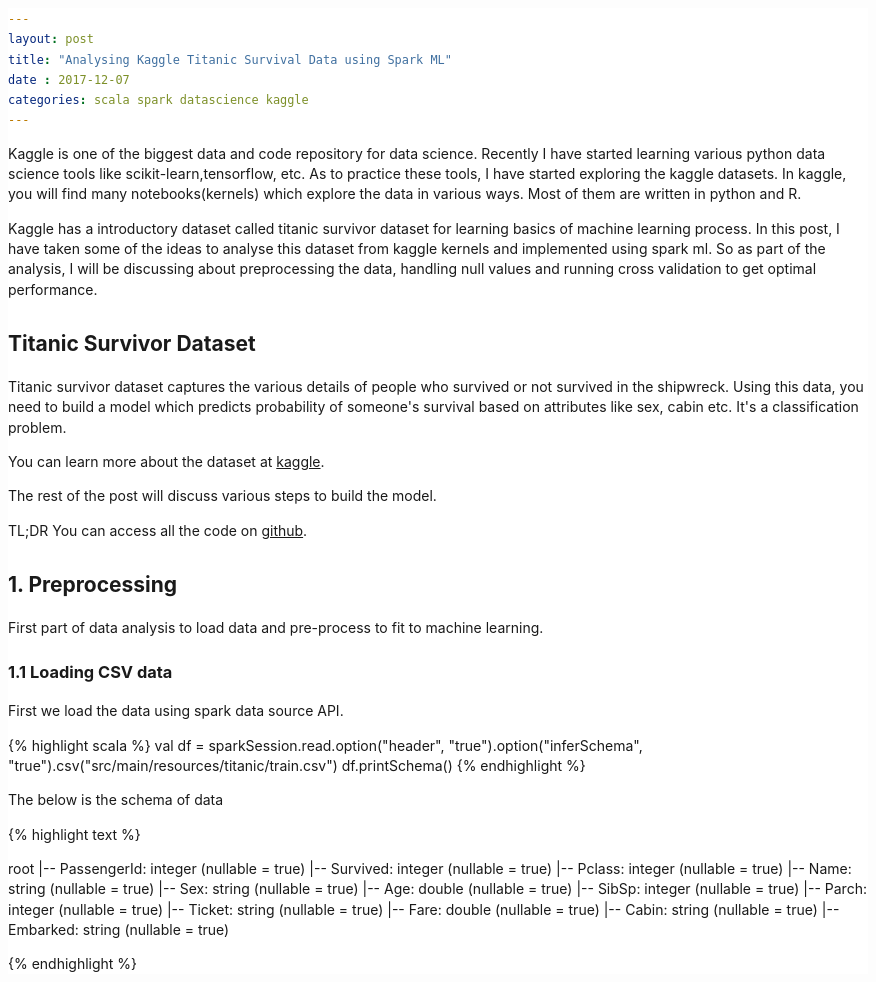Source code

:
 ```yaml
---
layout: post
title: "Analysing Kaggle Titanic Survival Data using Spark ML" 
date : 2017-12-07
categories: scala spark datascience kaggle
---
```

Kaggle is one of the biggest data and code repository for data science. Recently I have started learning various python data science tools like scikit-learn,tensorflow, etc. As to practice these tools, I have started exploring the kaggle datasets. In kaggle, you will find many notebooks(kernels) which explore the data in various ways. Most of them are written in python and R.

Kaggle has a introductory dataset called titanic survivor dataset for learning basics of machine learning process. In this post, I have taken some of the ideas to analyse this dataset from kaggle kernels and implemented using spark ml. So as part of the analysis, I will be discussing about preprocessing the data, handling null values and running cross validation to get optimal performance.

## Titanic Survivor Dataset

Titanic survivor dataset captures the various details of people who survived or not survived in the shipwreck. Using this data, you need to build a model which predicts probability of someone's survival based on attributes like sex, cabin etc. It's a classification problem.

You can learn more about the dataset at [kaggle](https://www.kaggle.com/c/titanic).

The rest of the post will discuss various steps to build the model.

TL;DR You can access all the code on [github](https://github.com/phatak-dev/spark-ml-kaggle).


## 1. Preprocessing

First part of data analysis to load data and pre-process to fit to machine learning.

### 1.1 Loading CSV data

First we load the data using spark data source API.

{% highlight scala %}
val df = sparkSession.read.option("header", "true").option("inferSchema", "true").csv("src/main/resources/titanic/train.csv") 
df.printSchema()
{% endhighlight %}

The below is the schema of data 

{% highlight text %}

root
 |-- PassengerId: integer (nullable = true)
 |-- Survived: integer (nullable = true)
 |-- Pclass: integer (nullable = true)
 |-- Name: string (nullable = true)
 |-- Sex: string (nullable = true)
 |-- Age: double (nullable = true)
 |-- SibSp: integer (nullable = true)
 |-- Parch: integer (nullable = true)
 |-- Ticket: string (nullable = true)
 |-- Fare: double (nullable = true)
 |-- Cabin: string (nullable = true)
 |-- Embarked: string (nullable = true)


{% endhighlight %}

TASK TO CARRY OUT
With the pictures set aside, write out the whole listing exactly.

RESULT FOR THIS EXERCISE
Source code

:
 ```yaml
---
layout: post
title: "Analysing Kaggle Titanic Survival Data using Spark ML" 
date : 2017-12-07
categories: scala spark datascience kaggle
---
```

Kaggle is one of the biggest data and code repository for data science. Recently I have started learning various python data science tools like scikit-learn,tensorflow, etc. As to practice these tools, I have started exploring the kaggle datasets. In kaggle, you will find many notebooks(kernels) which explore the data in various ways. Most of them are written in python and R.

Kaggle has a introductory dataset called titanic survivor dataset for learning basics of machine learning process. In this post, I have taken some of the ideas to analyse this dataset from kaggle kernels and implemented using spark ml. So as part of the analysis, I will be discussing about preprocessing the data, handling null values and running cross validation to get optimal performance.

## Titanic Survivor Dataset

Titanic survivor dataset captures the various details of people who survived or not survived in the shipwreck. Using this data, you need to build a model which predicts probability of someone's survival based on attributes like sex, cabin etc. It's a classification problem.

You can learn more about the dataset at [kaggle](https://www.kaggle.com/c/titanic).

The rest of the post will discuss various steps to build the model.

TL;DR You can access all the code on [github](https://github.com/phatak-dev/spark-ml-kaggle).


## 1. Preprocessing

First part of data analysis to load data and pre-process to fit to machine learning.

### 1.1 Loading CSV data

First we load the data using spark data source API.

{% highlight scala %}
val df = sparkSession.read.option("header", "true").option("inferSchema", "true").csv("src/main/resources/titanic/train.csv") 
df.printSchema()
{% endhighlight %}

The below is the schema of data 

{% highlight text %}

root
 |-- PassengerId: integer (nullable = true)
 |-- Survived: integer (nullable = true)
 |-- Pclass: integer (nullable = true)
 |-- Name: string (nullable = true)
 |-- Sex: string (nullable = true)
 |-- Age: double (nullable = true)
 |-- SibSp: integer (nullable = true)
 |-- Parch: integer (nullable = true)
 |-- Ticket: string (nullable = true)
 |-- Fare: double (nullable = true)
 |-- Cabin: string (nullable = true)
 |-- Embarked: string (nullable = true)


{% endhighlight %}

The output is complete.